Richard Spencer / The London Telegraph – 2008-05-19 02:01:18
BEIJING (May 9, 2008) — Japan’s defense forces are to be allowed to operate in space for the first time as they try to counter military expansion in North Korea and China. A committee of the Japanese parliament has voted to revise the law [that] until now has prevented the use of space for military purposes.
The proposed law specifies that any use must be “non-aggressive”, but Japan is concerned about China, which is already trying to counter the huge lead that the United States has in space warfare technology.
The timing is embarrassing for President Hu Jintao of China, who is visiting Japan on a five-day tour aimed at cementing the improvement in relations between the two Asian rivals.
The Japanese military claims the current restriction, introduced in 1969, puts it at a disadvantage, particularly in its use of spy satellites.
Although Japan has surveillance satellites, they are operated by a civilian department answering to the prime minister, which limits their usefulness.

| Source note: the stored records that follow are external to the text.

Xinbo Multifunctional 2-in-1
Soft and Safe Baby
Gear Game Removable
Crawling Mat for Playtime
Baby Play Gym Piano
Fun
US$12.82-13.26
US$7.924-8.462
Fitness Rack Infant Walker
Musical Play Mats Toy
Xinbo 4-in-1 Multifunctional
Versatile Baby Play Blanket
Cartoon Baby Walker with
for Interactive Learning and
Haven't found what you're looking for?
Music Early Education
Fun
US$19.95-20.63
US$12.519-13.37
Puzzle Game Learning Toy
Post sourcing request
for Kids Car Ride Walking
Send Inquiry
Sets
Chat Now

Japan is also collaborating with the US in developing a missile defence shield, much to the consternation of China and Russia.
Last year, Beijing shot down a redundant weather satellite with a land-based missile to demonstrate its abilities to mount a challenge in this area.
NOTE: The Space Preservation Treaty bans all space-based weapons, including space-based missile defence, and is enforced by an independent outer space peacekeeping agency.